==== Data ====
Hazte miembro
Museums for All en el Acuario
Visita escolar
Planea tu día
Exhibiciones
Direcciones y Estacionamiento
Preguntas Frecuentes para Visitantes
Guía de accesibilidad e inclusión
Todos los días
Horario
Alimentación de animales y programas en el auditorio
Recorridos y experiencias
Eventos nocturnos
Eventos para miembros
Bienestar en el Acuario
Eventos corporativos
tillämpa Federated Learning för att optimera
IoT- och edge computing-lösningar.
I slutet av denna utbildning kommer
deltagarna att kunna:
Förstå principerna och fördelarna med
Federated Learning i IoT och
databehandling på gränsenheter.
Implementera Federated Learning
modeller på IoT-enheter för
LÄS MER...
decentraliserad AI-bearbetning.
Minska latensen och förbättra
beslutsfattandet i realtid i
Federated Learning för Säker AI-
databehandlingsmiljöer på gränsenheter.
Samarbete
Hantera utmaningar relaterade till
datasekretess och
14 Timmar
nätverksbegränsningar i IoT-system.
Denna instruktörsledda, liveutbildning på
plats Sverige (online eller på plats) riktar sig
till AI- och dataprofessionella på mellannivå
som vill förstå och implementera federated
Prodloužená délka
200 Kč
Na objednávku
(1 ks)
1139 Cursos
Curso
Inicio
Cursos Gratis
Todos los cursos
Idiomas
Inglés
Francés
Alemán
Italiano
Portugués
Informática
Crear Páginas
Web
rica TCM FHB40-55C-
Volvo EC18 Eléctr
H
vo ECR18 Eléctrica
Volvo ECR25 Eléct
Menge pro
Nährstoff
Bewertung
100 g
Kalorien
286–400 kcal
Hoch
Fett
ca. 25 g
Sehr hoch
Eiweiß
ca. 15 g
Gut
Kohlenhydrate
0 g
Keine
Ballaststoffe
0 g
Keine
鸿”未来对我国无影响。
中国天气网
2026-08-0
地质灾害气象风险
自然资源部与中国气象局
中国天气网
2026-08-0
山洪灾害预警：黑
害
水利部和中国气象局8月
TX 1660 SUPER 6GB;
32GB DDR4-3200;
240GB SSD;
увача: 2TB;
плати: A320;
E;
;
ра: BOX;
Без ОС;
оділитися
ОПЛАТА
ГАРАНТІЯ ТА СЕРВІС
====
▸ **Prompt**
Please copy out every line of text from the records above, word for word and in the same order, covering all of the records.

▸ **Result of this exercise**
Hazte miembro
Museums for All en el Acuario
Visita escolar
Planea tu día
Exhibiciones
Direcciones y Estacionamiento
Preguntas Frecuentes para Visitantes
Guía de accesibilidad e inclusión
Todos los días
Horario
Alimentación de animales y programas en el auditorio
Recorridos y experiencias
Eventos nocturnos
Eventos para miembros
Bienestar en el Acuario
Eventos corporativos
tillämpa Federated Learning för att optimera
IoT- och edge computing-lösningar.
I slutet av denna utbildning kommer
deltagarna att kunna:
Förstå principerna och fördelarna med
Federated Learning i IoT och
databehandling på gränsenheter.
Implementera Federated Learning
modeller på IoT-enheter för
LÄS MER...
decentraliserad AI-bearbetning.
Minska latensen och förbättra
beslutsfattandet i realtid i
Federated Learning för Säker AI-
databehandlingsmiljöer på gränsenheter.
Samarbete
Hantera utmaningar relaterade till
datasekretess och
14 Timmar
nätverksbegränsningar i IoT-system.
Denna instruktörsledda, liveutbildning på
plats Sverige (online eller på plats) riktar sig
till AI- och dataprofessionella på mellannivå
som vill förstå och implementera federated
Prodloužená délka
200 Kč
Na objednávku
(1 ks)
1139 Cursos
Curso
Inicio
Cursos Gratis
Todos los cursos
Idiomas
Inglés
Francés
Alemán
Italiano
Portugués
Informática
Crear Páginas
Web
rica TCM FHB40-55C-
Volvo EC18 Eléctr
H
vo ECR18 Eléctrica
Volvo ECR25 Eléct
Menge pro
Nährstoff
Bewertung
100 g
Kalorien
286–400 kcal
Hoch
Fett
ca. 25 g
Sehr hoch
Eiweiß
ca. 15 g
Gut
Kohlenhydrate
0 g
Keine
Ballaststoffe
0 g
Keine
鸿”未来对我国无影响。
中国天气网
2026-08-0
地质灾害气象风险
自然资源部与中国气象局
中国天气网
2026-08-0
山洪灾害预警：黑
害
水利部和中国气象局8月
TX 1660 SUPER 6GB;
32GB DDR4-3200;
240GB SSD;
увача: 2TB;
плати: A320;
E;
;
ра: BOX;
Без ОС;
оділитися
ОПЛАТА
ГАРАНТІЯ ТА СЕРВІС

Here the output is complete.